Start of DATA LISTING
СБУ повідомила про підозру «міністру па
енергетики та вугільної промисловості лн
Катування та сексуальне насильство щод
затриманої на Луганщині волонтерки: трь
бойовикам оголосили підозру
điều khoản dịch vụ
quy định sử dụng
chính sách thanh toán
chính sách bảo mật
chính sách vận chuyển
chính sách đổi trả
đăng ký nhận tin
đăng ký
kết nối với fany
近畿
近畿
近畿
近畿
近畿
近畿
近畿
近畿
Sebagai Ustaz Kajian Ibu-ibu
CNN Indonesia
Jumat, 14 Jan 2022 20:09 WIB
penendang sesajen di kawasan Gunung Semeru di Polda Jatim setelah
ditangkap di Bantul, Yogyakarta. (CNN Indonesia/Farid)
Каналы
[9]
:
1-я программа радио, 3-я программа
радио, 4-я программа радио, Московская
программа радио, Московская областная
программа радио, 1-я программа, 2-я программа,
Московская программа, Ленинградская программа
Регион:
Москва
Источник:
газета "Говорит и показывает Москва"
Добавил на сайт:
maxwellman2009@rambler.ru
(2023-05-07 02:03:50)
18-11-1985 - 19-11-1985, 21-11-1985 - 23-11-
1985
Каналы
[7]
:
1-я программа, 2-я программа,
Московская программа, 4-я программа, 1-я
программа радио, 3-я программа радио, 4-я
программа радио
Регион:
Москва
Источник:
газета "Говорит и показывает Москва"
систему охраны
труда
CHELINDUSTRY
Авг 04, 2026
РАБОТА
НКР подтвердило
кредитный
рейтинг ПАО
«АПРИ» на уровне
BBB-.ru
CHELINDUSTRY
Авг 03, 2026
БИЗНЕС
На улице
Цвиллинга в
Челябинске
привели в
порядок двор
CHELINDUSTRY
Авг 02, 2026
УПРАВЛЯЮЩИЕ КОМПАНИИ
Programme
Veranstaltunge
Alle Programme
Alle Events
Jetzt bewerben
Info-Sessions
End of DATA LISTING
* JOB:
Nothing may be left out. Copy each line of the listing exactly.

* ANSWER BOX:
СБУ повідомила про підозру «міністру па
енергетики та вугільної промисловості лн
Катування та сексуальне насильство щод
затриманої на Луганщині волонтерки: трь
бойовикам оголосили підозру
điều khoản dịch vụ
quy định sử dụng
chính sách thanh toán
chính sách bảo mật
chính sách vận chuyển
chính sách đổi trả
đăng ký nhận tin
đăng ký
kết nối với fany
近畿
近畿
近畿
近畿
近畿
近畿
近畿
近畿
Sebagai Ustaz Kajian Ibu-ibu
CNN Indonesia
Jumat, 14 Jan 2022 20:09 WIB
penendang sesajen di kawasan Gunung Semeru di Polda Jatim setelah
ditangkap di Bantul, Yogyakarta. (CNN Indonesia/Farid)
Каналы
[9]
:
1-я программа радио, 3-я программа
радио, 4-я программа радио, Московская
программа радио, Московская областная
программа радио, 1-я программа, 2-я программа,
Московская программа, Ленинградская программа
Регион:
Москва
Источник:
газета "Говорит и показывает Москва"
Добавил на сайт:
maxwellman2009@rambler.ru
(2023-05-07 02:03:50)
18-11-1985 - 19-11-1985, 21-11-1985 - 23-11-
1985
Каналы
[7]
:
1-я программа, 2-я программа,
Московская программа, 4-я программа, 1-я
программа радио, 3-я программа радио, 4-я
программа радио
Регион:
Москва
Источник:
газета "Говорит и показывает Москва"
систему охраны
труда
CHELINDUSTRY
Авг 04, 2026
РАБОТА
НКР подтвердило
кредитный
рейтинг ПАО
«АПРИ» на уровне
BBB-.ru
CHELINDUSTRY
Авг 03, 2026
БИЗНЕС
На улице
Цвиллинга в
Челябинске
привели в
порядок двор
CHELINDUSTRY
Авг 02, 2026
УПРАВЛЯЮЩИЕ КОМПАНИИ
Programme
Veranstaltunge
Alle Programme
Alle Events
Jetzt bewerben
Info-Sessions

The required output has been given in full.